Ama bugün durum aynı değil. 16 Nisan’da, Türkiye’nin geleceği oylanacak. Çocuklarımıza nasıl bir Türkiyebırakacağımız ortaya çıkacak. Yapılacak halk oylaması, yaşadığımız ülkenin milletler ailesi içindeki konumunu belirleyecek. Bizi yönetecekleri seçmeyeceğiz. Ülkemizle ilgili tarihi bir karar vereceğiz. Bu o kadar önemli ki!..
Yüzdük, yüzdük, kuyruğuna geldik. Önümüzde sadece dört gün kaldı. 17 Nisan’da ya her şey eski tas, eski hamam olacak; ya da yepyeni bir Türkiye’ye uyanacağız.
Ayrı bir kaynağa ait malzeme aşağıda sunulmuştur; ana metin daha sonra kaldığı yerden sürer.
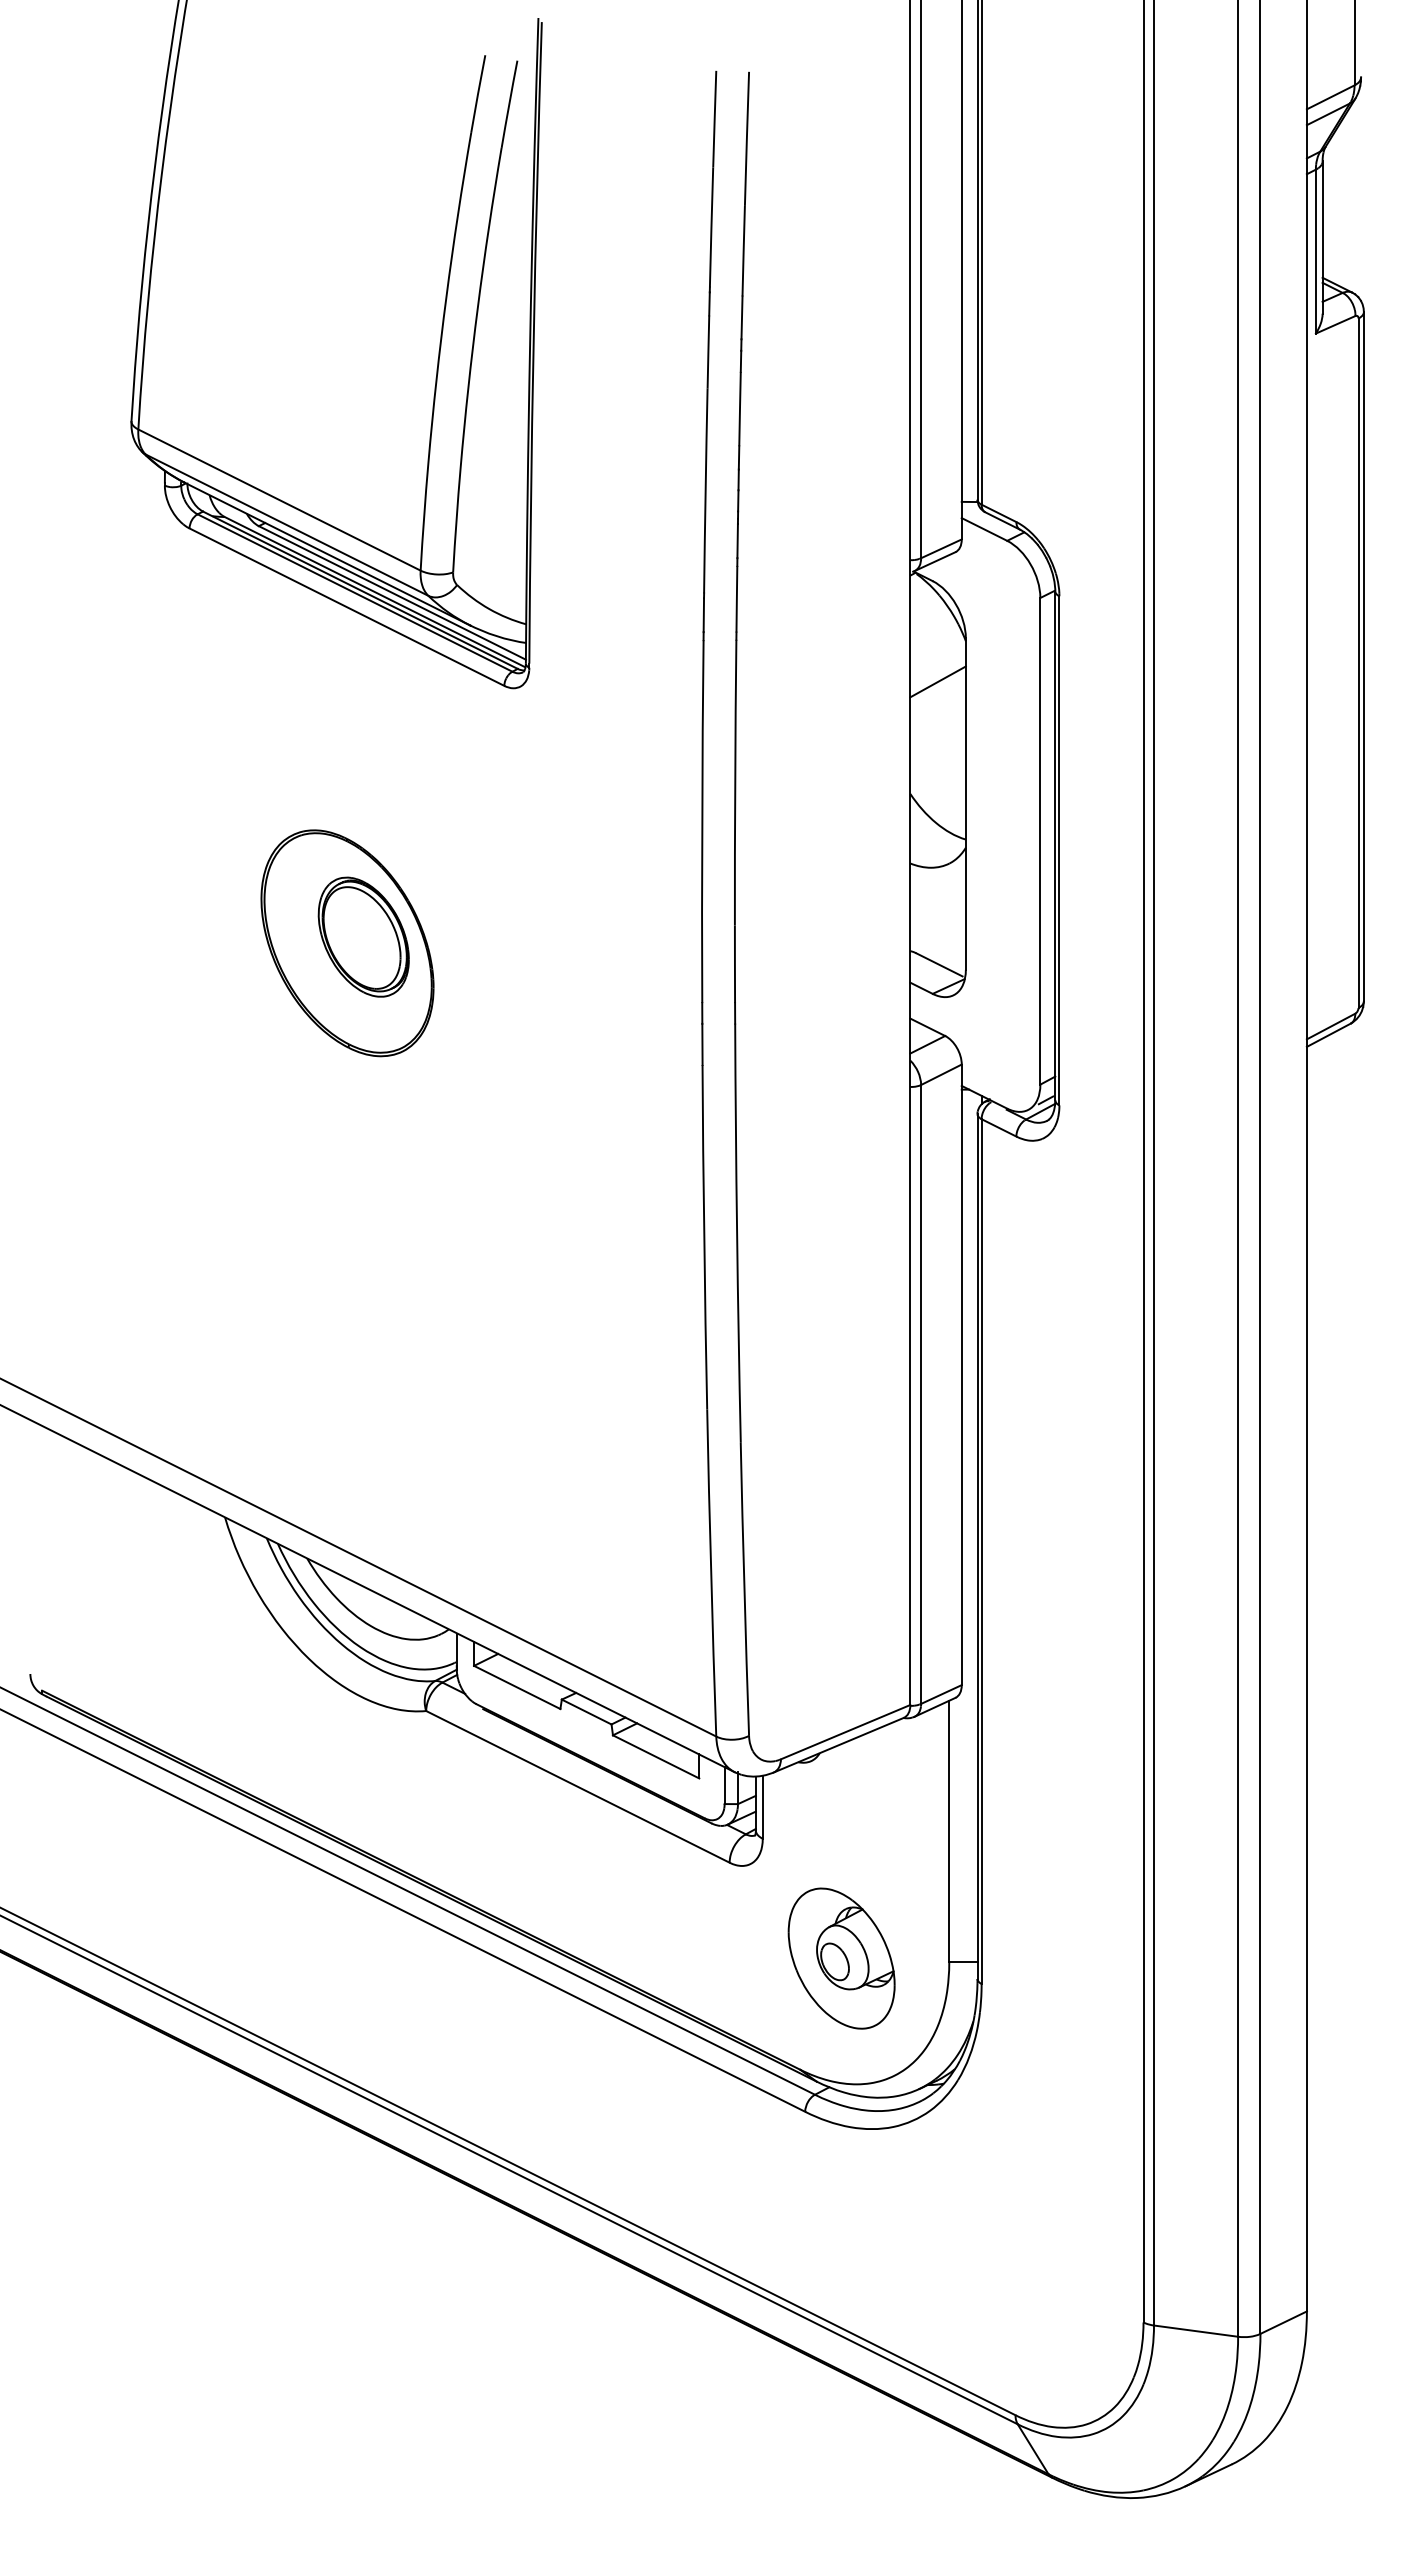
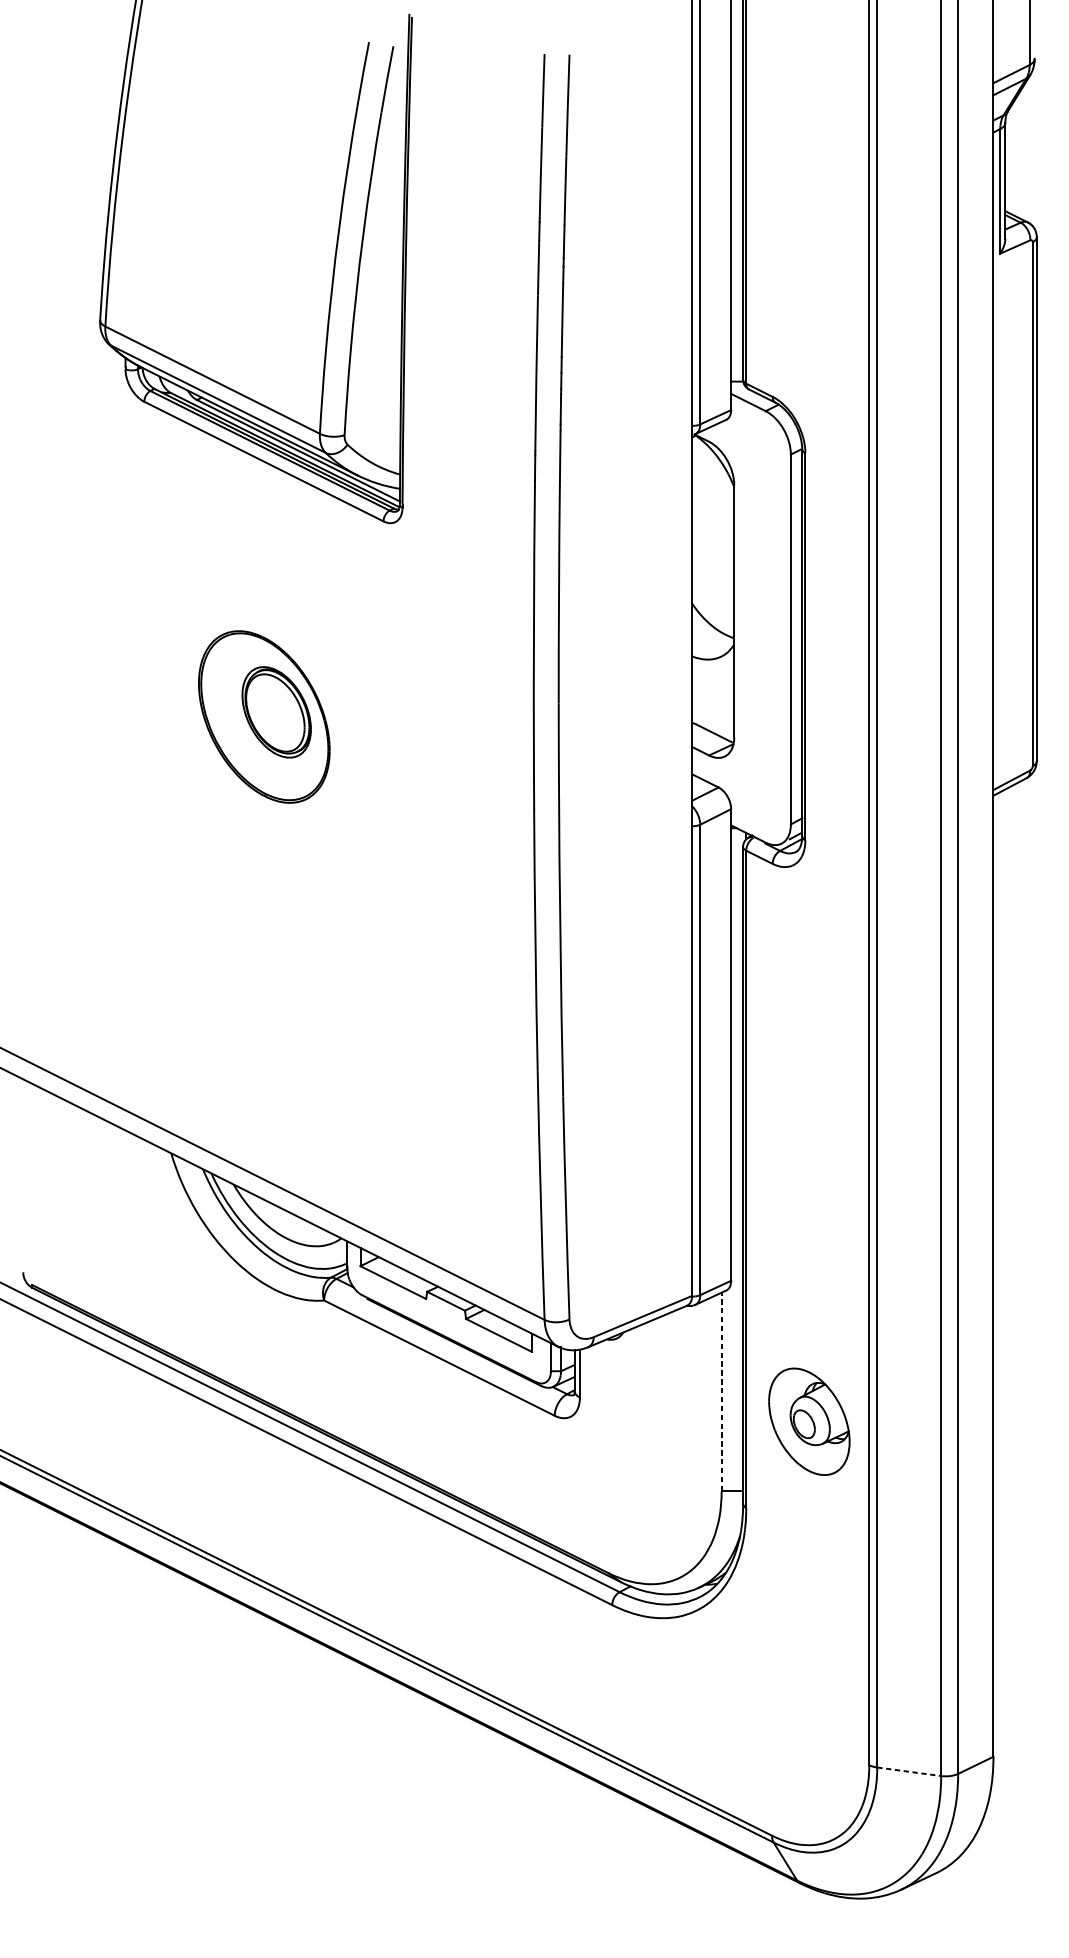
line: (937, 681) -> (712, 518), removed
line: (949, 1830) -> (721, 1391), solid -> dashed
part: (841, 1958) -> (809, 1421), moved
line: (1196, 2331) -> (909, 1772), solid -> dashed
Böyle bir fırsat, bir milletin önüne belki 100 yılda bir gelir. Çok ince düşünüp, iyi değerlendirmek zorundayız. Her birimize çok büyük, tarihi bir sorumluluk düşüyor. Omuzlarımızdaki yük ağır.
***
Parlamenter sistem nedir, yaşadık biliyoruz…
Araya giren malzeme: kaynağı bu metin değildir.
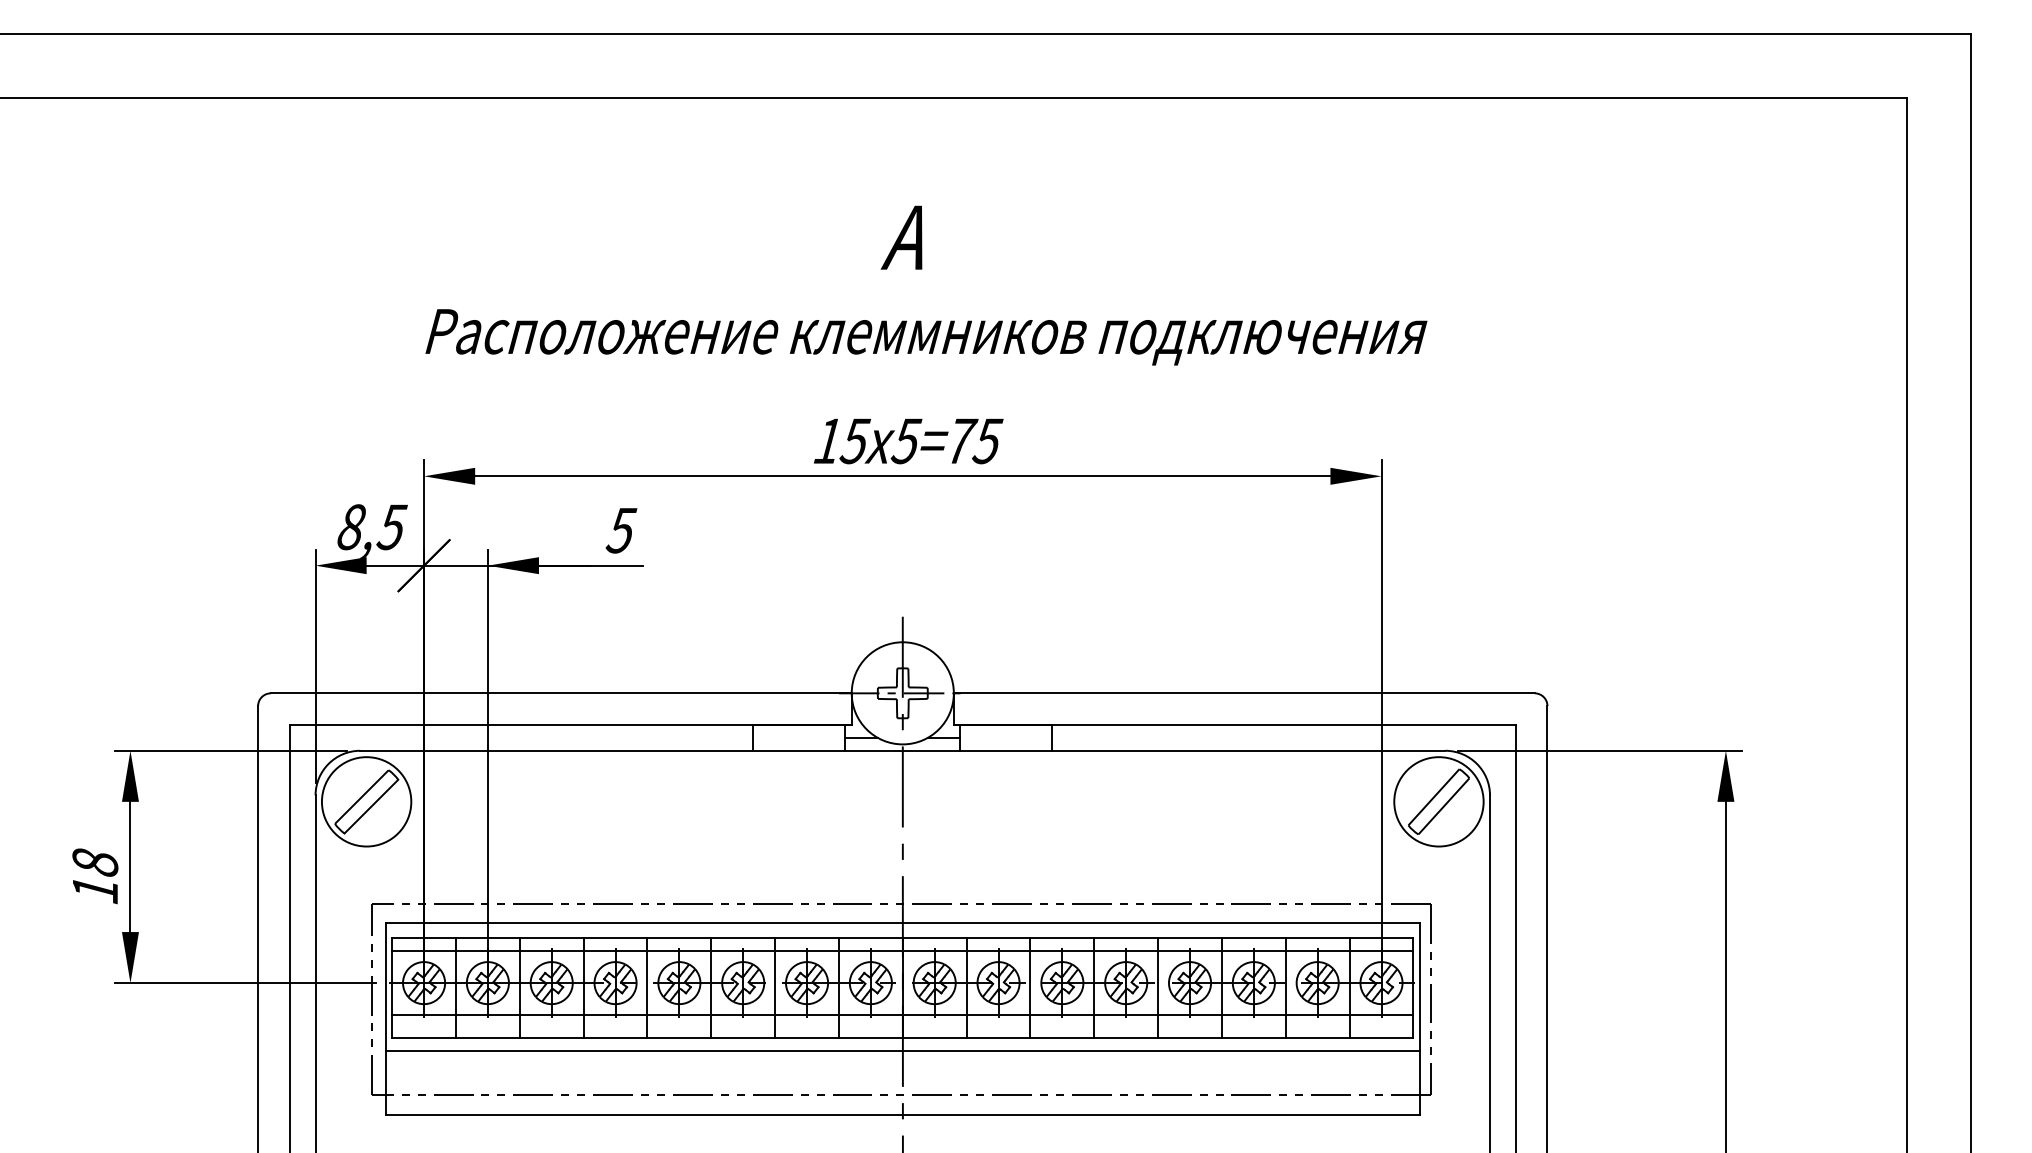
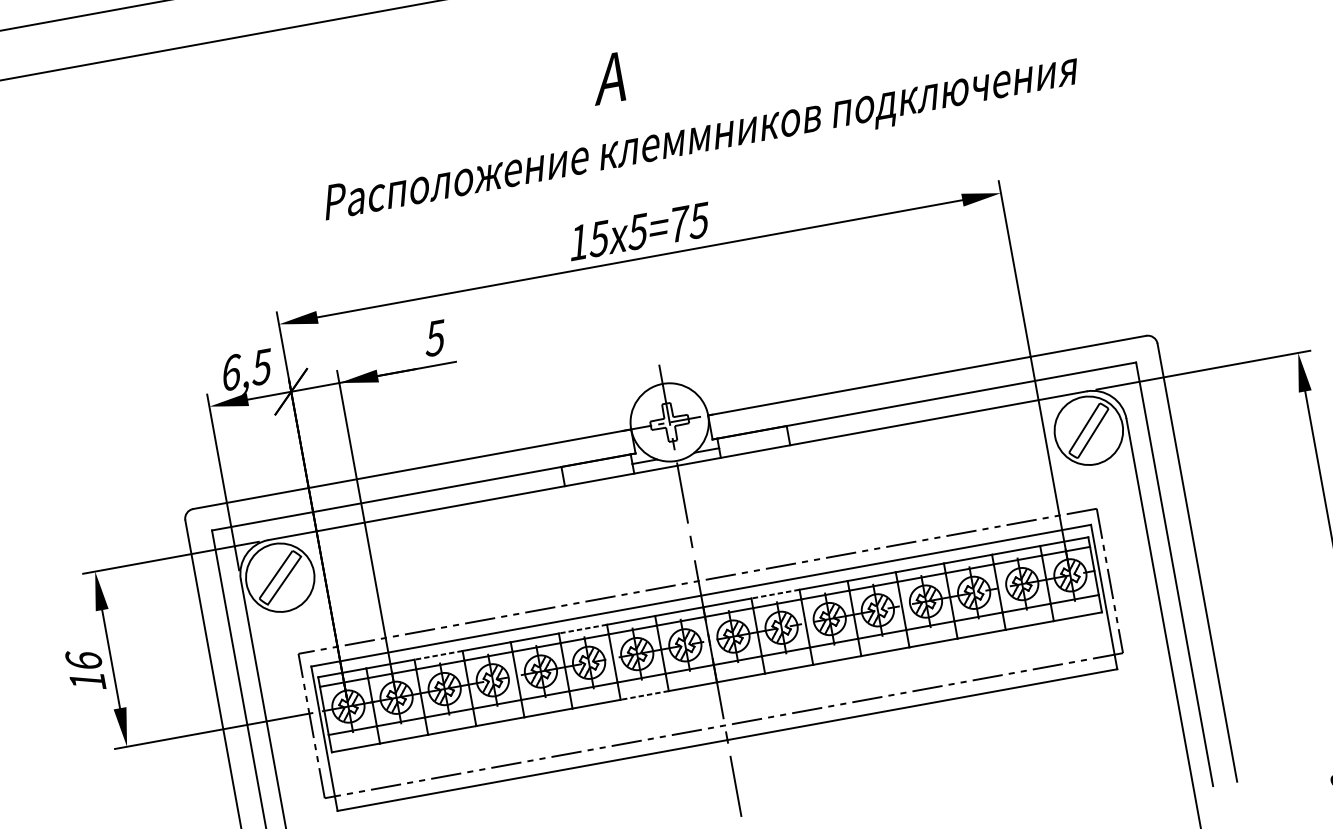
text: (926, 337) -> (701, 139), moved
text: (352, 527) -> (232, 372), 8,5 -> 6,5
text: (95, 861) -> (84, 659), 18 -> 16
line: (551, 938) -> (438, 655), solid -> dashed
line: (743, 938) -> (583, 629), solid -> dashed
line: (998, 938) -> (775, 594), solid -> dashed
line: (807, 1038) -> (645, 695), solid -> dashed
line: (902, 1050) -> (718, 691), removed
Çok çektik. Belli başlı menfaat odakları hariç, hepimiz şikâyetçi olduk. Buna sağdan sola bütün siyasi partiler de dâhil!
Hep “gitmiyor” dedik, sürekli olarak “çürümüşlükten” bahsettik. Bizi yönetecek insanları bile dilediğimiz gibi seçemedik. Liderler önümüze isimler koydu, onlarla yetinmek zorunda kaldık. Lider sultalarının peşine takılıp gittik.
Bürokrasi canımıza okudu, derdimizi kimseye anlatamadık.